CBD appears to reduce pain in part by modulating glycine receptors in the central nervous system. Glycine receptors are inhibitory, which means they reduce the perception of pain. CBD may increase the effect of such receptors, relieving pain that can cause insomnia or fragmented sleep. (13)

Research demonstrates CBD’s ability to reduce inflammation through its influence on adenosine, an important neurotransmitter. Adenosine and its receptors are strongly associated with the regulation of inflammation in the body. CBD increases the amount of adenosine available to the brain, thereby impacting the activity of adenosine receptors and reducing inflammation. (14)

How To Use CBD

When considering CBD as a treatment for sleep difficulties or for any other reason, consultation with a physician is always recommended to discuss possible side effects, drug interactions, and dosages.

CBD may be taken in a number of forms, from capsules to vaping. Since usage of the compound is still fairly new, dose titration may be the safest and most effective way to take CBD. Dose titration involves starting at a low dosage and gradually increasing the amount taken to help minimize side effects.
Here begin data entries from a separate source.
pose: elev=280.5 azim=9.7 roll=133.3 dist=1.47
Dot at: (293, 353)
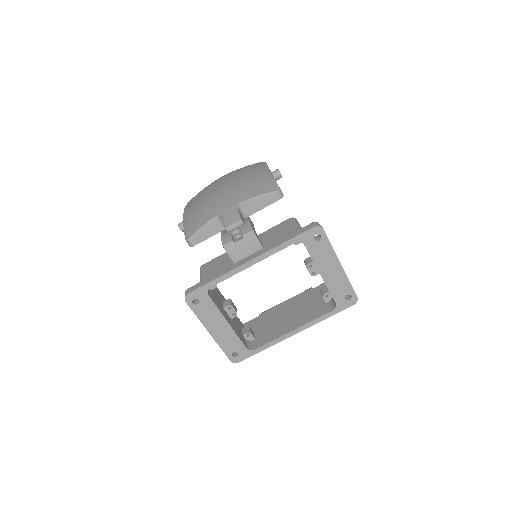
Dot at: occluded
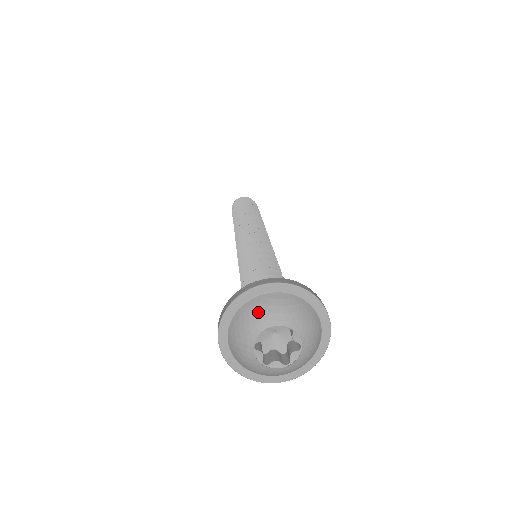
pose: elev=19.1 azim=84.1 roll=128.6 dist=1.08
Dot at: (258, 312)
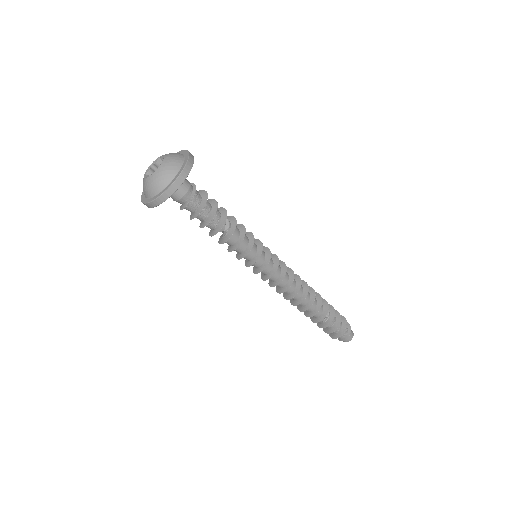
Dot at: occluded
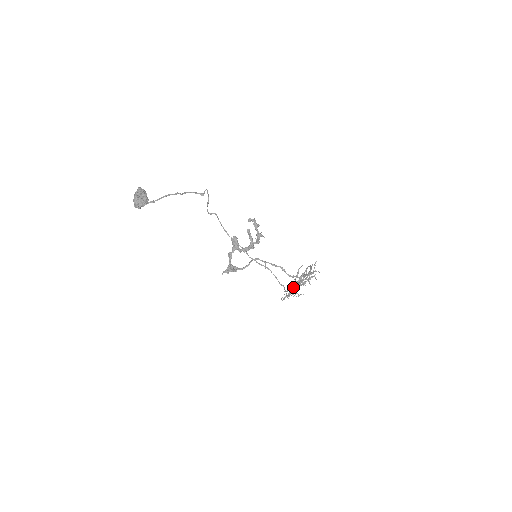
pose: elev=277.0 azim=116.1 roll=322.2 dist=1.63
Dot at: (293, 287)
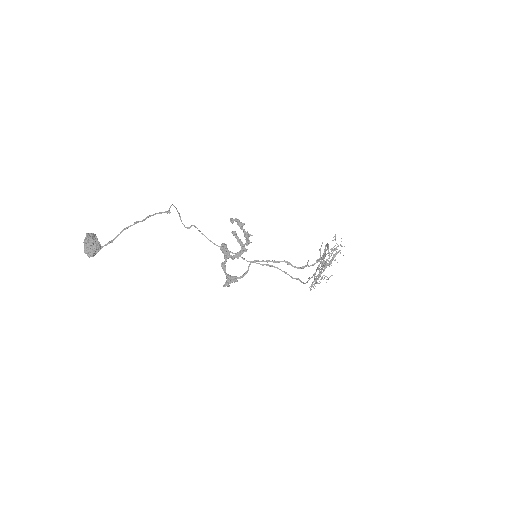
Dot at: (319, 271)
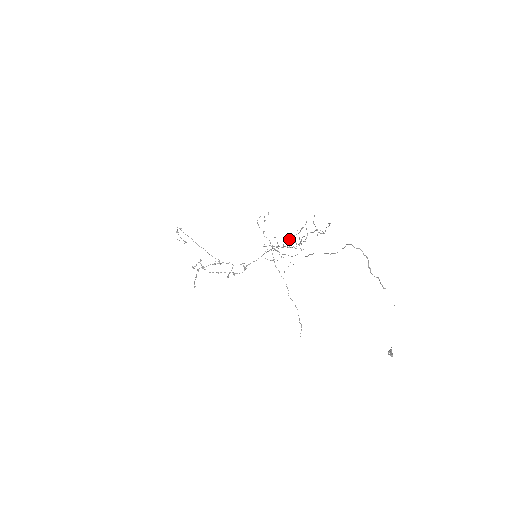
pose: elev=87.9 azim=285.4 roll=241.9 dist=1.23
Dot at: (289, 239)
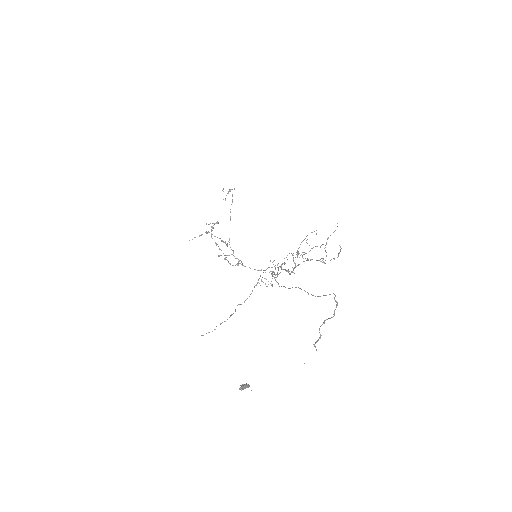
Dot at: occluded
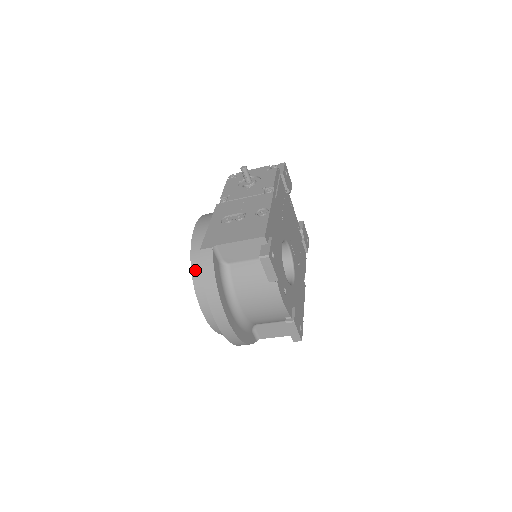
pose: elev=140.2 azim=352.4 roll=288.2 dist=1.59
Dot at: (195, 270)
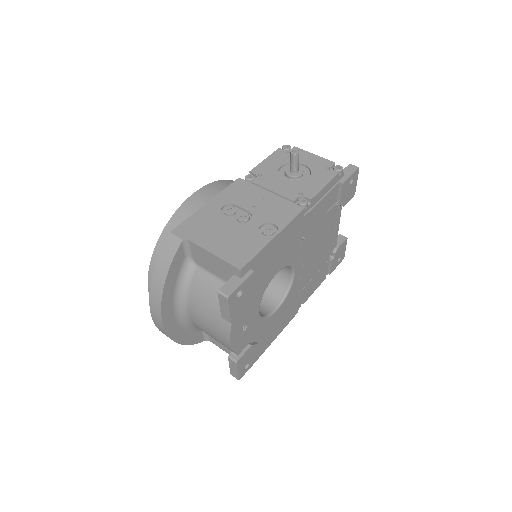
Dot at: (160, 247)
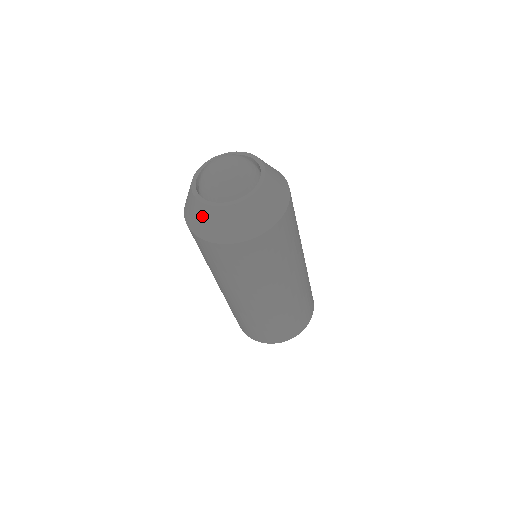
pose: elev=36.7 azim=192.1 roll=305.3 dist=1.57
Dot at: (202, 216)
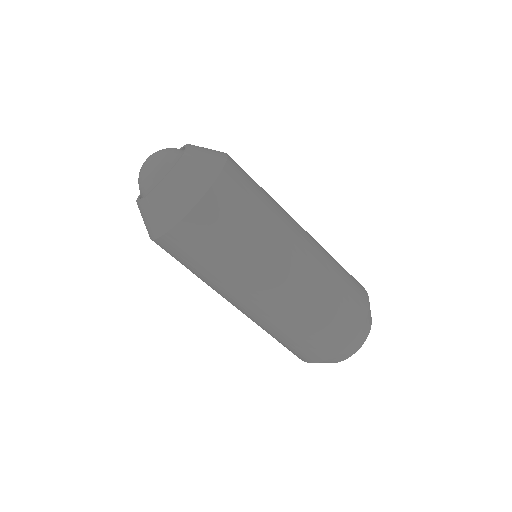
Dot at: (148, 213)
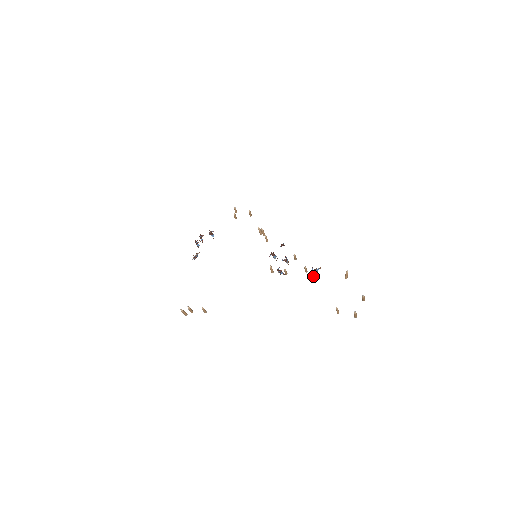
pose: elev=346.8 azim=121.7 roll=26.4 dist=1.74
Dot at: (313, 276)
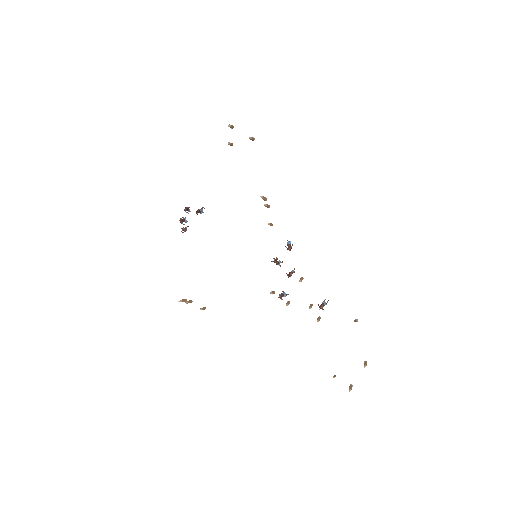
Dot at: (317, 319)
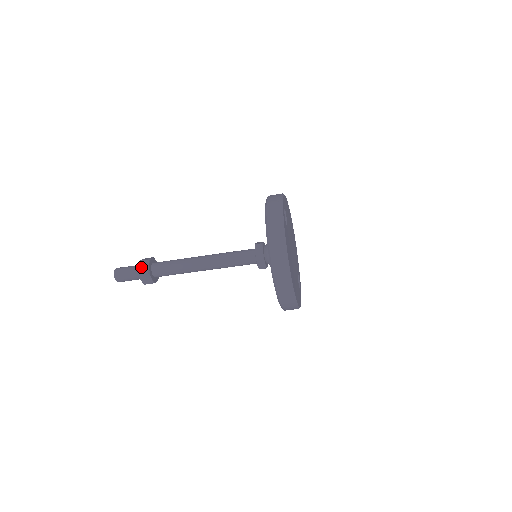
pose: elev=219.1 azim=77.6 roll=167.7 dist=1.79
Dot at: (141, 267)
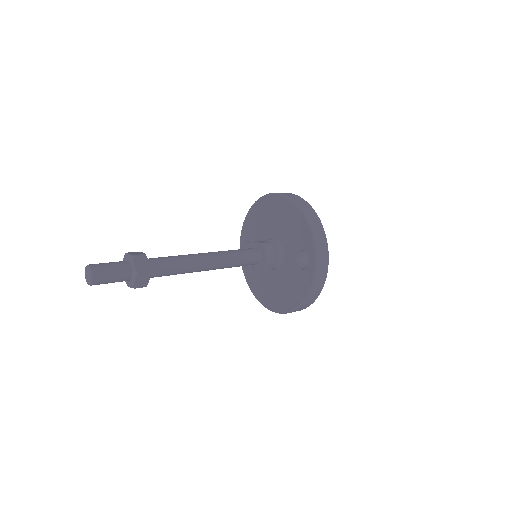
Dot at: (139, 281)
There is currently no recommended dosage of CBD for sleep or any other health concern. To help determine the best starting dosage for you, keep the following in mind:

  • Your individual physiology and body weight. Do you tend to feel the effects of certain medications at low doses? CBD could be similar. If you are larger or heavier, you may need a higher dose of CBD to experience beneficial effects on sleeping patterns, anxiety, or pain
  • The strength of the CBD product. A tincture may be more concentrated than a capsule for example, or vice versa. Vaping a CBD product may deliver more active ingredients in a smaller amount than CBD in a topical form. Some forms of CBD such as capsules may take longer for the body to absorb, delaying its effects or changing its effectiveness. Experimenting with different forms and concentrations of CBD can help determine which product works best for you
  • Tolerance. Some CBD users may develop a tolerance to the compound with regular use, necessitating an increase in dosage or change in how the product is delivered. For example, capsules may stop working over time, while switching to a CBD tincture taken sublingually may be more effective

Last Word From Sleepopolis

In the last few years, CBD oil and other products have become enormously popular. Touted as a treatment for everything from depression to multiple sclerosis, CBD is just beginning to undergo the rigorous research that will either support or refute its reputation as a remedy for many common ailments. Though early research points to positive effects on anxiety, pain, and possibly sleep, only time and more peer-reviewed studies will prove if CBD is as promising as it appears to be.